Die Analyse untersuchte die Inanspruchnahme der geologischen Ressourcen von Kupfer bis 2050. Dabei wurden alle Kupferapplikationen einbezogen, wobei der Elektromobilität besondere Beachtung geschenkt wurde. Die Kupfernachfrage wird durch die Entwicklung der Elektromobilität nur wenig beeinflusst. Selbst wenn Bau und Nutzung von Elektrofahrzeugen stark zunehmen, beansprucht dieser Sektor im Jahre 2050 nicht mehr als 21 Prozent der Kupfernachfrage. Bei moderateren Wachstumsannahmen sogar nur 14 Prozent. Die geologischen Vorräte Kupfer sind ausreichend, um die Nachfrage nach Kupfer in allen Anwendungsbereichen in den nächsten Jahrzehnten zu decken. Die geopolitischen Risiken sind hier vergleichsweise gering, weil die Rohstoffvorkommen auf viele Länder verteilt sind. Die geologische Verfügbarkeit von Kupfer wird somit den Ausbau der Elektromobilität und die Entwicklung der Weltwirtschaft auf absehbare Zeit nicht behindern.
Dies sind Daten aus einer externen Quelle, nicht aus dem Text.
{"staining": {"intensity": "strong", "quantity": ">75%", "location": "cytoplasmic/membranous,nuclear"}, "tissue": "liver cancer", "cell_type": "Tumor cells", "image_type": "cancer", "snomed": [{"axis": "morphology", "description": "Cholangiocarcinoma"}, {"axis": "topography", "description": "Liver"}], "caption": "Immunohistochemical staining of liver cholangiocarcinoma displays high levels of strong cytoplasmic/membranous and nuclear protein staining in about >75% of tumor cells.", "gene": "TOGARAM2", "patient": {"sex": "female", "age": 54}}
Allerdings werden die mit der heute verfügbaren Technik wirtschaftlich abbaubaren Kupferreserven Mitte der 30er Jahre des 21. Jahrhunderts erschöpft sein. Dann müssen neue Vorkommen erschlossen werden, deren Abbau höhere Kosten verursacht. Dies wird nicht ohne Auswirkungen auf den Kupferpreis bleiben. Die Erschließung neuer Minen muss in den nächsten zehn bis 15 Jahren angegangen werden, um eine störungsfreie Versorgung der Weltwirtschaft mit Kupfer sicherzustellen.
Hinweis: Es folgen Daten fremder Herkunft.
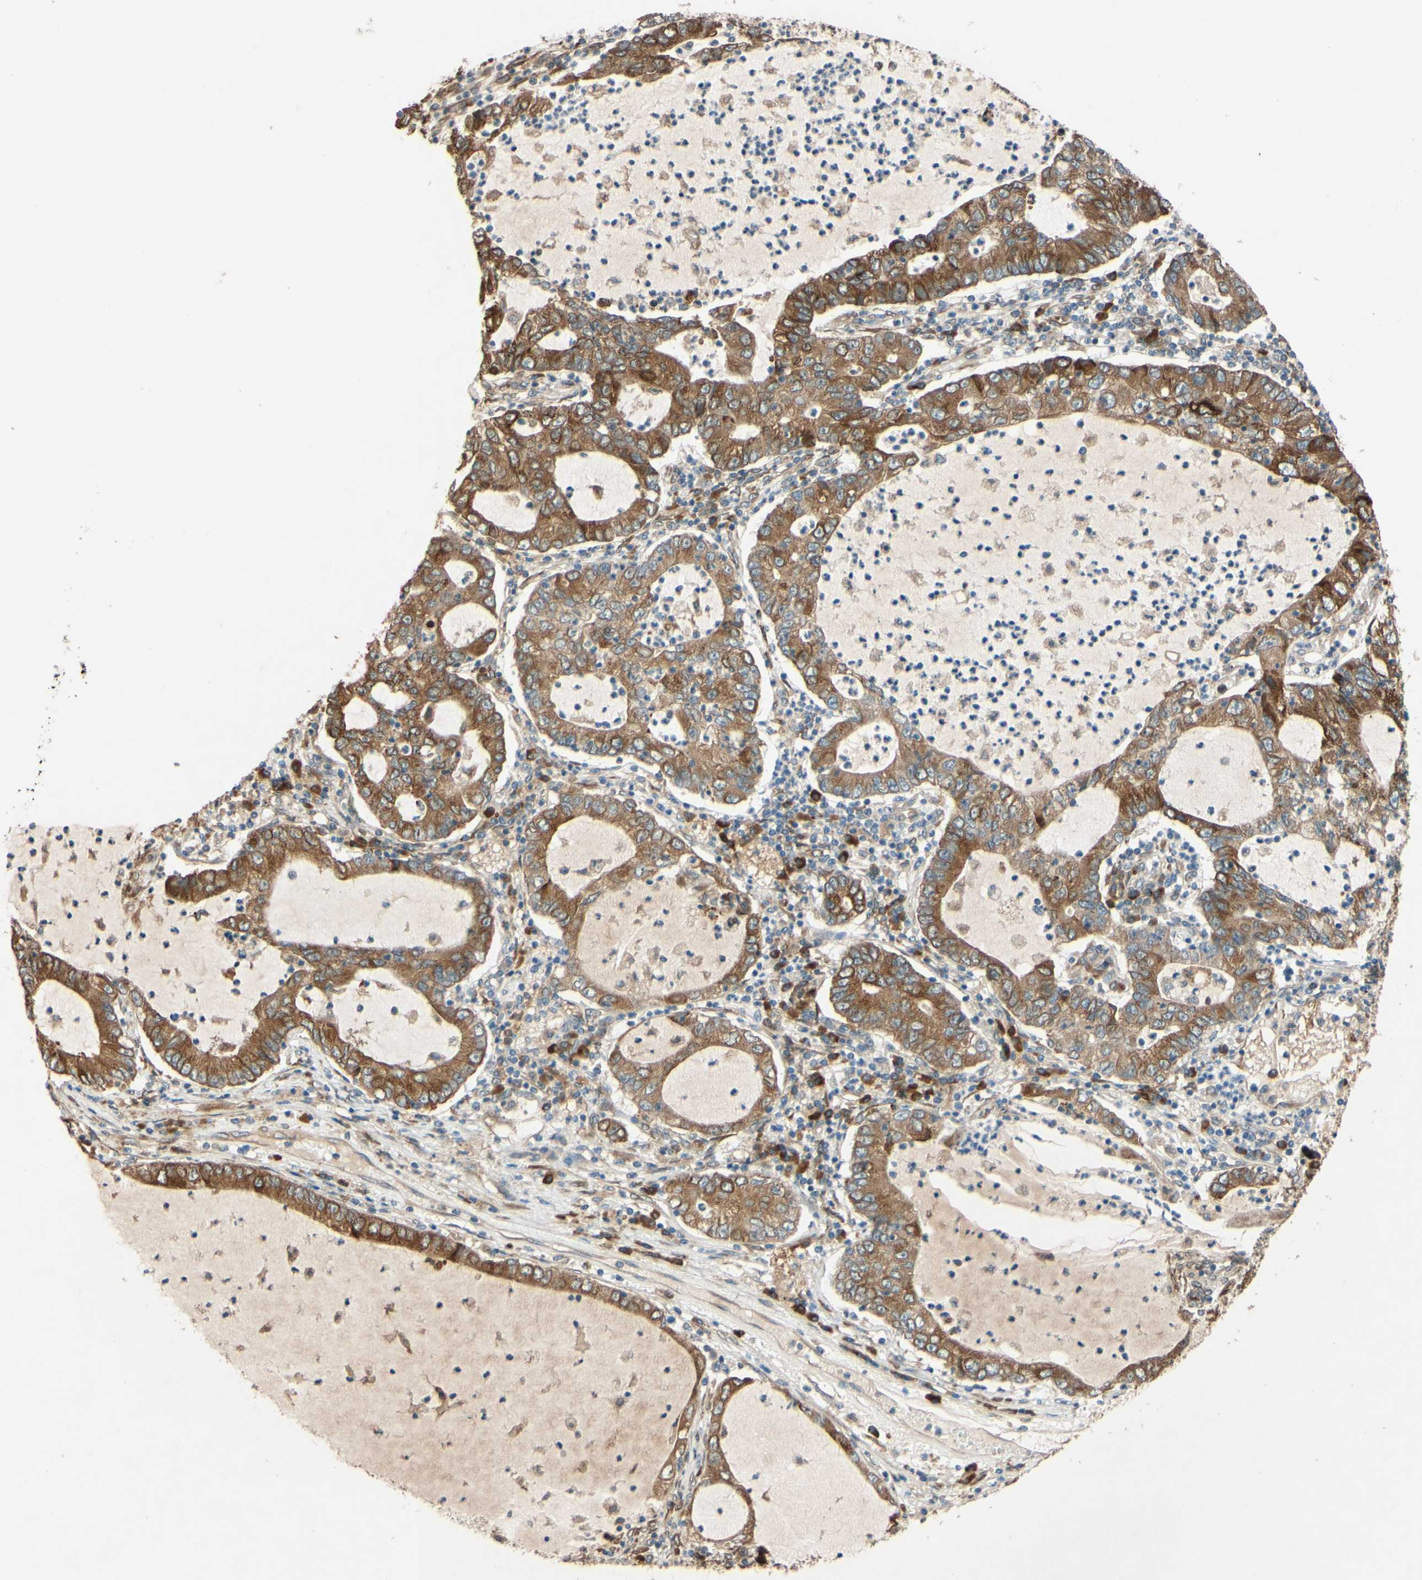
{"staining": {"intensity": "strong", "quantity": ">75%", "location": "cytoplasmic/membranous,nuclear"}, "tissue": "lung cancer", "cell_type": "Tumor cells", "image_type": "cancer", "snomed": [{"axis": "morphology", "description": "Adenocarcinoma, NOS"}, {"axis": "topography", "description": "Lung"}], "caption": "Lung adenocarcinoma stained for a protein exhibits strong cytoplasmic/membranous and nuclear positivity in tumor cells.", "gene": "PTPRU", "patient": {"sex": "female", "age": 51}}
Es gibt darüberhinaus noch eine Reihe von Möglichkeiten, das Angebot an Kupfer in Zukunft auszubauen und dabei die geologischen Vorkommen zu schonen. An erster Stelle steht hier der Ausbau des weltweiten Recyclings und die Nutzung des gewonnen Sekundärkupfers. Zwar haben Deutschland und andere Industrieländer bereits hohe Einsatzquoten von Sekundärkupfer erreicht, in den Entwicklungsländern sind jedoch noch große Potentiale vorhanden. Ein Know-how-Transfer kann Recyclingmaßnahmen in diesen Ländern unterstützen.
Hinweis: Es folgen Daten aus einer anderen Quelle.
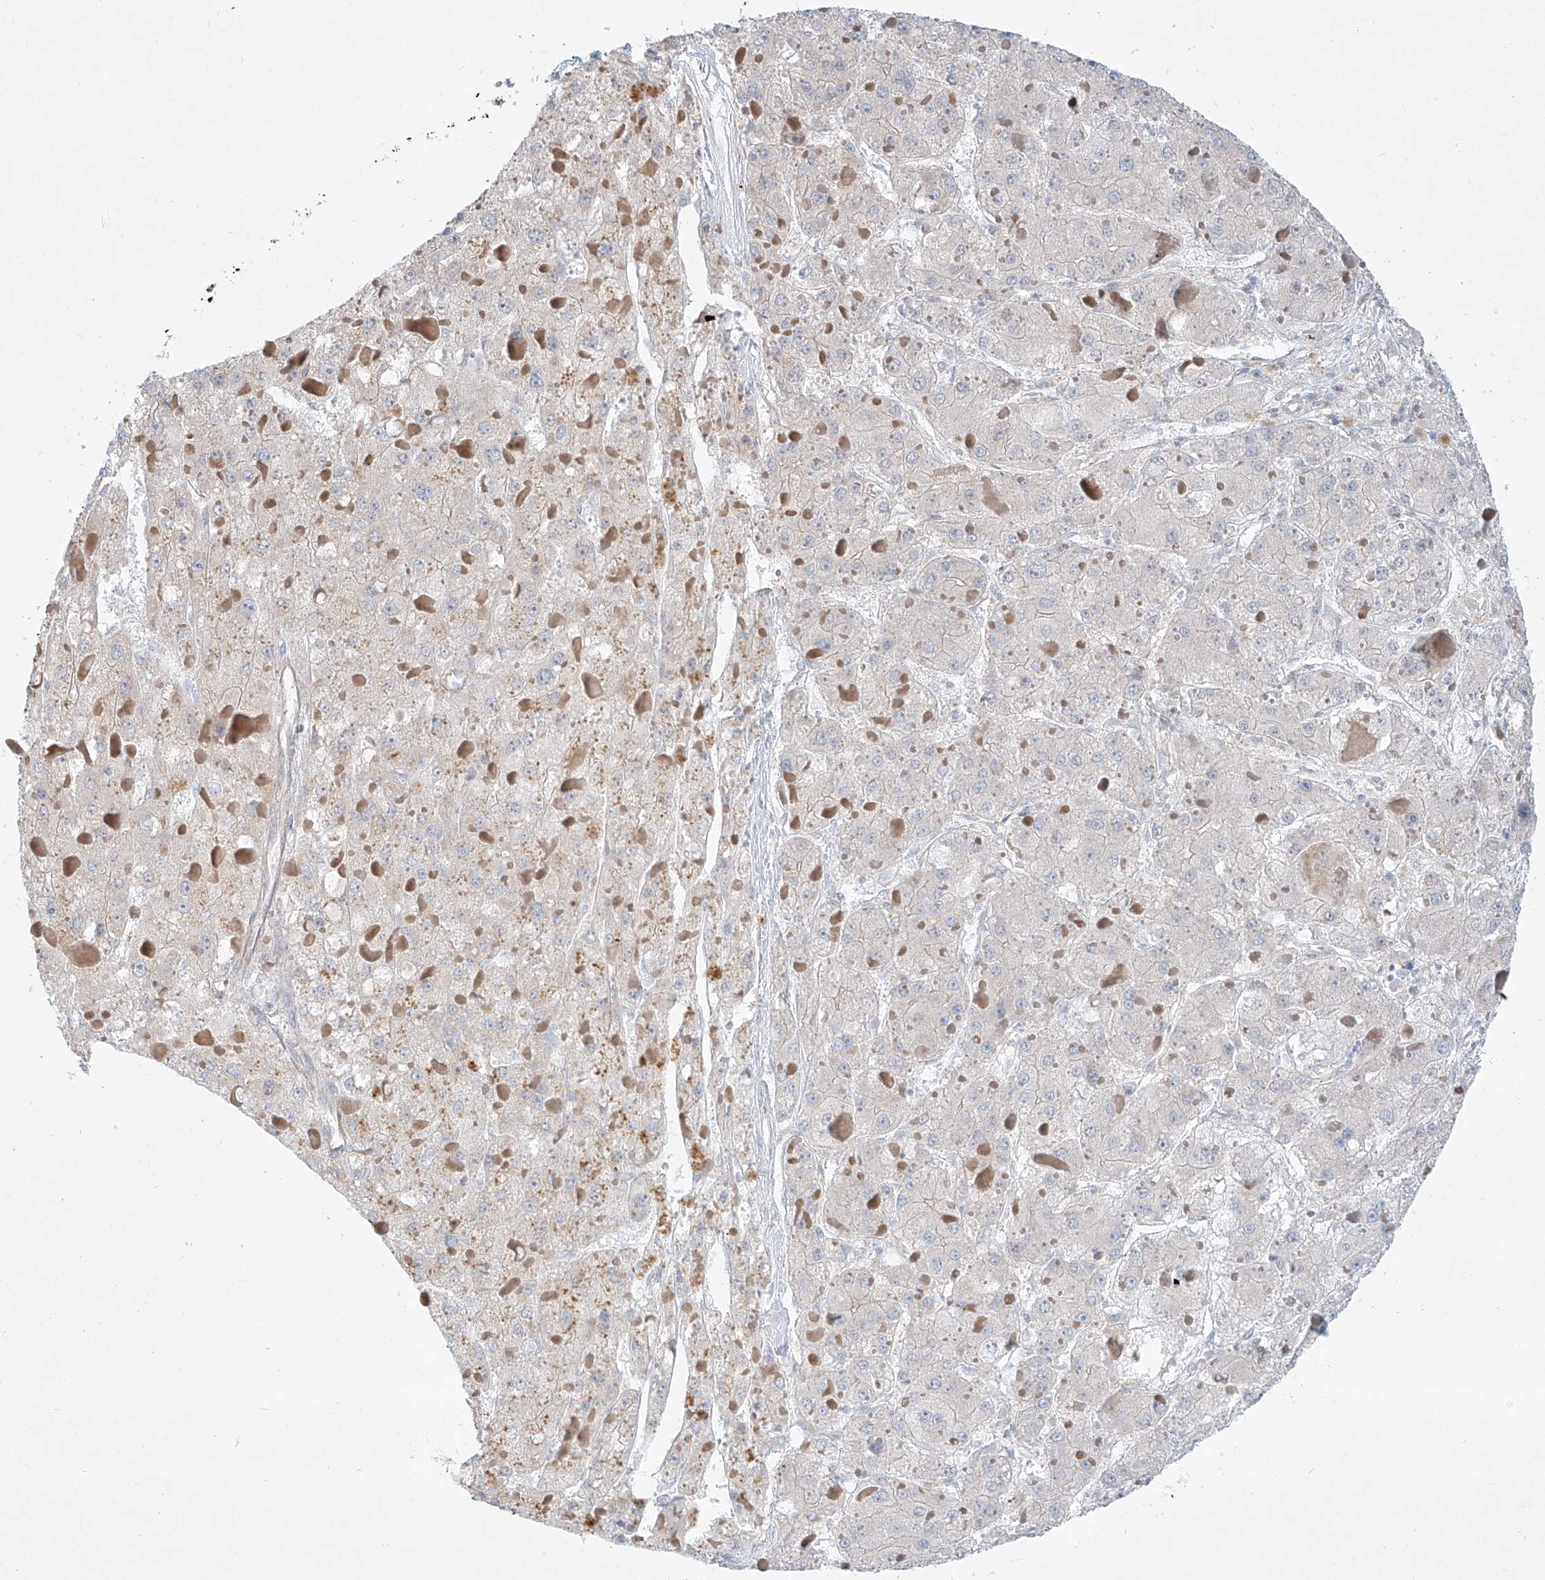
{"staining": {"intensity": "negative", "quantity": "none", "location": "none"}, "tissue": "liver cancer", "cell_type": "Tumor cells", "image_type": "cancer", "snomed": [{"axis": "morphology", "description": "Carcinoma, Hepatocellular, NOS"}, {"axis": "topography", "description": "Liver"}], "caption": "Immunohistochemistry (IHC) of human liver cancer (hepatocellular carcinoma) reveals no staining in tumor cells.", "gene": "AJM1", "patient": {"sex": "female", "age": 73}}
Ein weiteres Mittel, auf Versorgungsstörungen zu reagieren, ist der Ersatz von Kupfer durch andere Rohstoffe. So könnte Kupfer beispielsweise in Elektromotoren und Kabel durch Aluminium ersetzt werden. Dies verschlechtert allerdings die Energieeffizienz gravierend und konterkariert die Anstrengungen zum Klimaschutz. Eher in Frage kommt in der Telekommunikation der Umstieg auf Glasfaserkabel für Datenleitungen oder die drahtlose Übertragungstechniken. Kupferrohre in der Wasserversorgung können durch Kunststoff- oder verzinkte Stahlrohre, in Wärmetauschern je nach Anwendung durch Edelstahl, Titan oder Aluminium ersetzt werden.

Das Fraunhofer ISI wird demnächst weitere Rohstoffe für die Elektromobilität analysieren, darunter Neodym für Hochleistungsmagnete in Elektromotoren sowie Kobalt und Nickel für Kathodenwerkstoffe von Lithium-Ionen-Akkumulatoren.